Breaks are not what they used to be – at least not in Wales, where a national “firebreak” lockdown will be in place from Friday until 9 November, or Northern Ireland, which has been subject to a “circuit breaker” lockdownsince last Friday, or Ireland, which is moving to a good old fashioned lockdown at midnight on Wednesday.
They are no longer a time to rest and reset, to meet friends, travel, think nice thoughts, watch 12 hours of Come Dine with Me and then take a nap.
Now, when we take breaks, we are taking them with a side order of saving lives. Our breaks have become life and death, do or die – do as in “do you want to kill your granny?”, die as in “yeah, that’ll happen if you even think about the inside of a pub.” They are associated with fires and circuits, sharpness and deepness, and they exist only to temper that swirling inferno of viral load just itching to set up camp in your lungs.
The theory is that we all sacrifice a couple of weeks under intense lockdown as a means of stopping the rampant spread of the pandemic and, after that, we’ll be grand. It’s a one-stop shop, a silver bullet which will ultimately save the day. When it’s done, we can probably go out again.

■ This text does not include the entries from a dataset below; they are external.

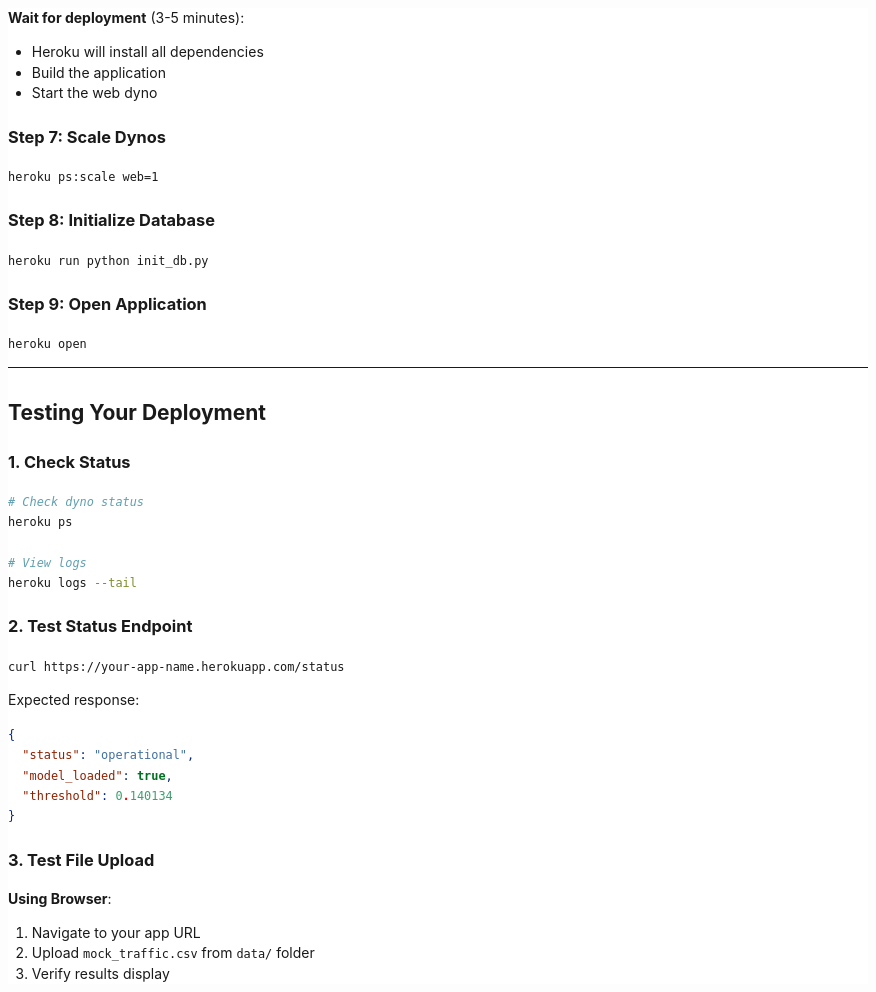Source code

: **Wait for deployment** (3-5 minutes):
- Heroku will install all dependencies
- Build the application
- Start the web dyno

### Step 7: Scale Dynos

```bash
heroku ps:scale web=1
```

### Step 8: Initialize Database

```bash
heroku run python init_db.py
```

### Step 9: Open Application

```bash
heroku open
```

---

## Testing Your Deployment

### 1. Check Status

```bash
# Check dyno status
heroku ps

# View logs
heroku logs --tail
```

### 2. Test Status Endpoint

```bash
curl https://your-app-name.herokuapp.com/status
```

Expected response:
```json
{
  "status": "operational",
  "model_loaded": true,
  "threshold": 0.140134
}
```

### 3. Test File Upload

**Using Browser**:
1. Navigate to your app URL
2. Upload `mock_traffic.csv` from `data/` folder
3. Verify results display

Except, of course, that is not the case. While we’re being told that a short and snappy break will help the cause, we’re also being told that we’re in this for the long haul, to expect a miserable Christmas and a crappy new year.
This narrative of immediacy, intense urgency and panic may well provide short-term relief from climbing case numbers; but, set against a dreary background of long-term restrictions, the risk is that it will be followed by a period of complacency, a ‘job done’ mentality.
Because for months our leaders have weaved an enduring tale about living and functioning with this virus as part of our lives, and we have invested; we bought the hand sanitiser, we learnt to open doors with our elbows. Now they are ripping it apart with cries of emergency, crisis, and death knocking at the door.
Getting people to comply with this rollercoaster of messaging will require heavy policing – which will no doubt compound the problem. Sometimes it feels like what we most desperately need is a circuit break from this anxiety-inducing, discombobulating narrative.